ISIS caliphate collapsed in the Middle East, its survivors formed sleeper cells in its former Syrian strongholds of Raqqa and Palmyra, and in smaller urban centres such as al-Bab. Each cell consists of safe places for obscure leaders, a mailbox for messengers, storage for weapons and ammunition and a war chest. The total ISIS war chest is calculated at $25 million. Between 2014 and 2019, the group was fascinated with its mission to create a state.
Today it is battling to survive. It collects funds by force, holds merchants for ransom and kills people who get in the way. Its soldiers attack jails in northern Syria to free experienced fighters.
ISIS has established itself in the territory because of impoverishment and insecurity. Many fighters have been gone and others arrested. One of them admitted that he had been promised a monthly compensation of $400, a substantial amount in Syria, to perpetrate acts of violence.
Once concentrated around a leader and a Shura Council, ISIS now looks like a wasted organization. International counterterrorism parties have taken out its head four times and now the leadership structure labouring to revive itself. The most recent leader, Abu al-Hussein al-Husseini al-Quraishi, is or was a mystery.
What exists now may be collaborative leadership rather than reliance on a single leader. Such an organizational model would aim to evade anti-terrorist strikes while transmitting a message of resilience to the fighting base. This is a win for the counter-terrorism forces, which have succeeded in structurally draining the group and establishing the concept that any activist who rises to a position of commitment will sooner or later be eliminated.
The organization supports the appearance of a pyramidal form. Arrests have enabled the designation of several functions: head of the sector, director of intelligence, head of a sleeper cell, head of a training centre, planner of attacks, logistics leader, messenger, information office operator and fighters.
The United Nations has conveyed a decline in ISIS attacks in Syria, an assessment authorised by the Global Coalition Against Daesh, which has registered a 55 per cent drop in operations in 2022. While these figures show an undeniable reality, it is important to emphasise that they do not include failed or aborted operations nor the small-scale brutality that takes place daily in the triangle of Palmyra-Deir Ezzor-Abu Kamal, where physical threats, thefts, kidnappings, assassinations and the planting of spontaneous explosive devices (IEDs) are common.

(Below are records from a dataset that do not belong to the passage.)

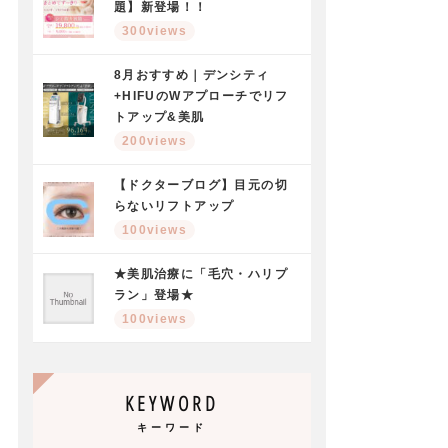
題】新登場！！
300views
8月おすすめ｜デンシティ
+HIFUのWアプローチでリフ
トアップ&美肌
200views
【ドクターブログ】目元の切
らないリフトアップ
100views
★美肌治療に「毛穴・ハリプ
ラン」登場★
100views
KEYWORD
キーワード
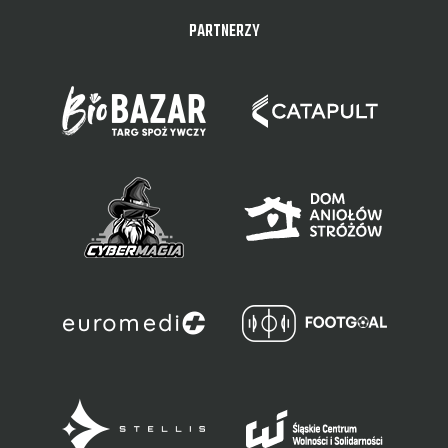
PARTNERZY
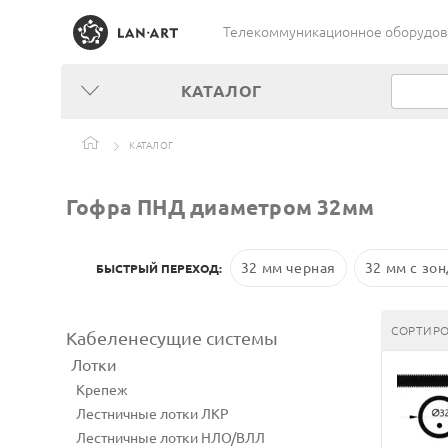
Телекоммуникационное оборудован
КАТАЛОГ
КАТАЛОГ
Гофра ПНД диаметром 32мм
32 мм черная
32 мм с зо
БЫСТРЫЙ ПЕРЕХОД:
СОРТИРО
Кабеленесущие системы
Лотки
Крепеж
Лестничные лотки ЛКР
Лестничные лотки НЛО/ВЛЛ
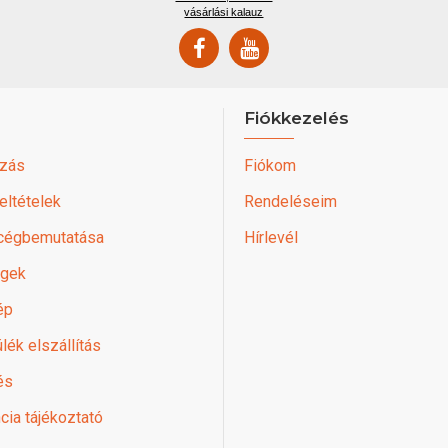
vásárlási kalauz
Fiókkezelés
zás
Fiókom
feltételek
Rendeléseim
 cégbemutatása
Hírlevél
égek
ép
lék elszállítás
és
cia tájékoztató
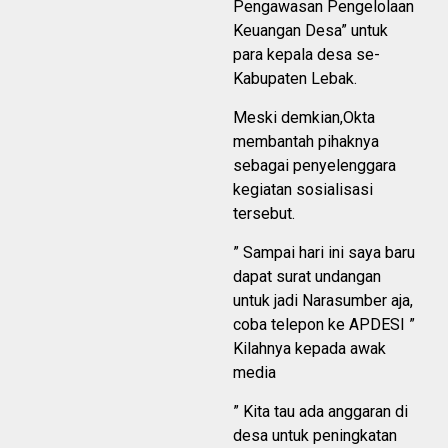
Pengawasan Pengelolaan
Keuangan Desa” untuk
para kepala desa se-
Kabupaten Lebak.
Meski demkian,Okta
membantah pihaknya
sebagai penyelenggara
kegiatan sosialisasi
tersebut.
” Sampai hari ini saya baru
dapat surat undangan
untuk jadi Narasumber aja,
coba telepon ke APDESI ”
Kilahnya kepada awak
media
” Kita tau ada anggaran di
desa untuk peningkatan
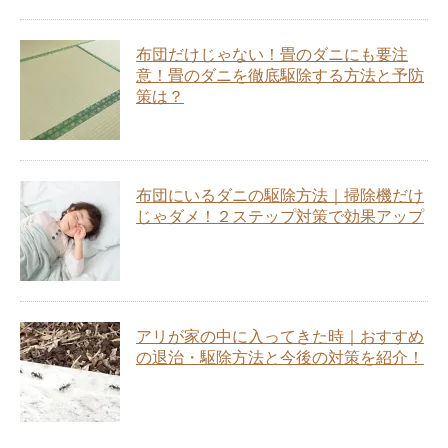
布団だけじゃない！畳のダニにも要注
意！畳のダニを徹底駆除する方法と予防
策は？
布団にいるダニの駆除方法｜掃除機だけ
じゃダメ！２ステップ対策で効果アップ
アリが家の中に入ってきた時｜おすすめ
の退治・駆除方法と今後の対策を紹介！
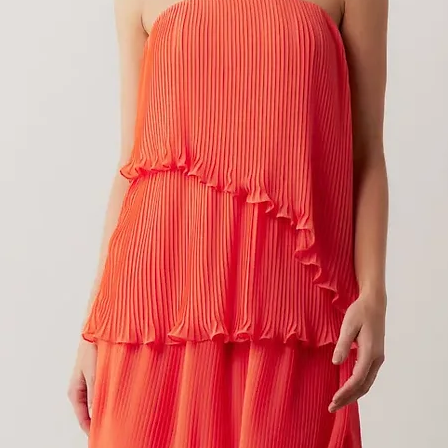
CASACO BLAIR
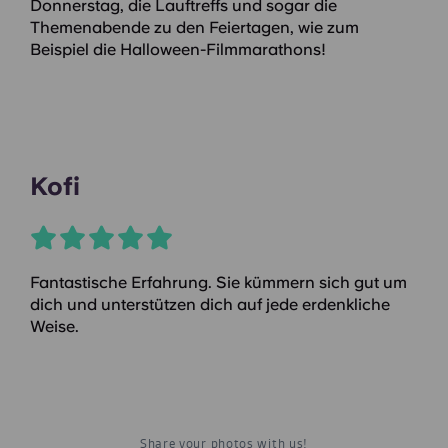
Donnerstag, die Lauftreffs und sogar die
Themenabende zu den Feiertagen, wie zum
Beispiel die Halloween-Filmmarathons!
Kofi
Fantastische Erfahrung. Sie kümmern sich gut um
dich und unterstützen dich auf jede erdenkliche
Weise.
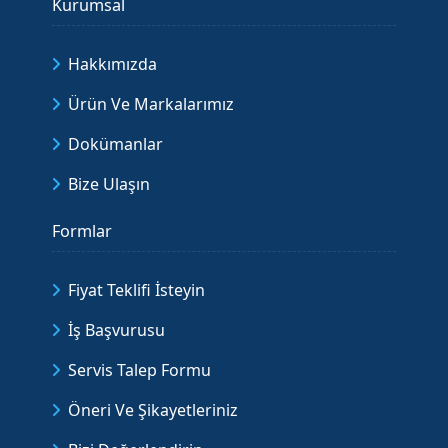
Kurumsal
Hakkımızda
Ürün Ve Markalarımız
Dokümanlar
Bize Ulaşın
Formlar
Fiyat Teklifi İsteyin
İş Başvurusu
Servis Talep Formu
Öneri Ve Şikayetleriniz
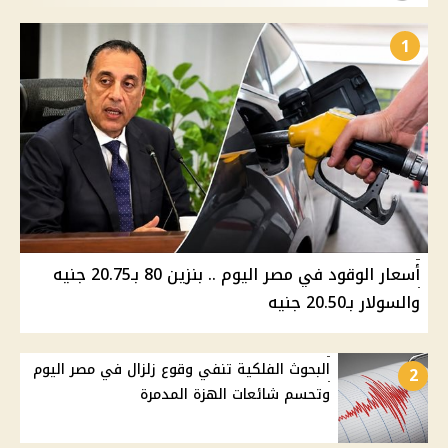
1
أسعار الوقود في مصر اليوم .. بنزين 80 بـ20.75 جنيه
والسولار بـ20.50 جنيه
البحوث الفلكية تنفي وقوع زلزال في مصر اليوم
2
وتحسم شائعات الهزة المدمرة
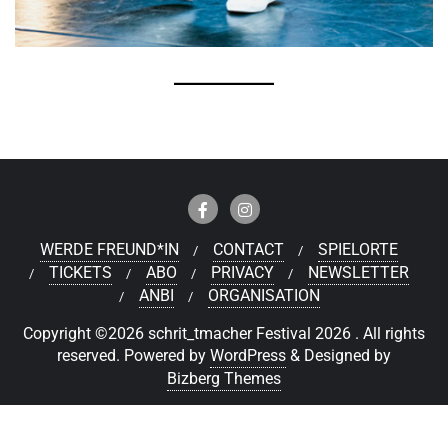
WERDE FREUND*IN
CONTACT
SPIELORTE
TICKETS
ABO
PRIVACY
NEWSLETTER
ANBI
ORGANISATION
Copyright ©2026 schrit_tmacher Festival 2026 . All rights
reserved.
Powered by
WordPress
&
Designed by
Bizberg Themes
Deutsch
Nederlands
(
Niederländisch
)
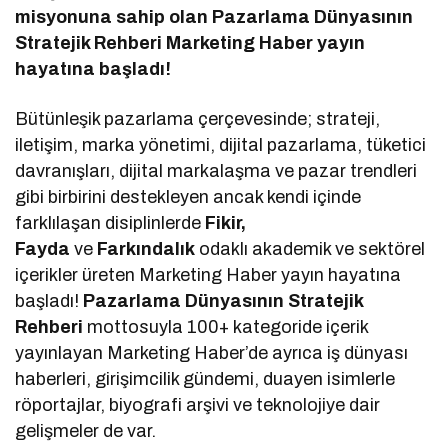
misyonuna sahip olan Pazarlama Dünyasının
Stratejik Rehberi Marketing Haber yayın
hayatına başladı!
Bütünleşik pazarlama çerçevesinde; strateji,
iletişim, marka yönetimi, dijital pazarlama, tüketici
davranışları, dijital markalaşma ve pazar trendleri
gibi birbirini destekleyen ancak kendi içinde
farklılaşan disiplinlerde
Fikir,
Fayda
ve
Farkındalık
odaklı akademik ve sektörel
içerikler üreten Marketing Haber yayın hayatına
başladı!
Pazarlama Dünyasının Stratejik
Rehberi
mottosuyla 100+ kategoride içerik
yayınlayan Marketing Haber’de ayrıca iş dünyası
haberleri, girişimcilik gündemi, duayen isimlerle
röportajlar, biyografi arşivi ve teknolojiye dair
gelişmeler de var.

Combining large-scale aggression with neighbourhood harassment is likely meaningful of a disjointed chain of control, between a leadership plagued with large-scale warfare and autonomous cells operating their small businesses through a mixture of gangsterism and theological tinkering.
Russia and the United States are operating counterterrorism operations in the Syrian Desert, the U.S. forces being by far the most dynamic. They work tirelessly to destroy the organization’s critical operatives like Hudhayfah al-Yamani, an operations planner, or, more recently, Mahmoud al-Hajj, director of intelligence and recruitment. These men, who are considered to be experienced in secret life, made serious security errors that permitted them to be traced. The head of ISIS’s Iraqi branch, Abu Sarah al-Iraqi, was annihilated in February, demonstrating once again the defeat of the security services to protect their leaders.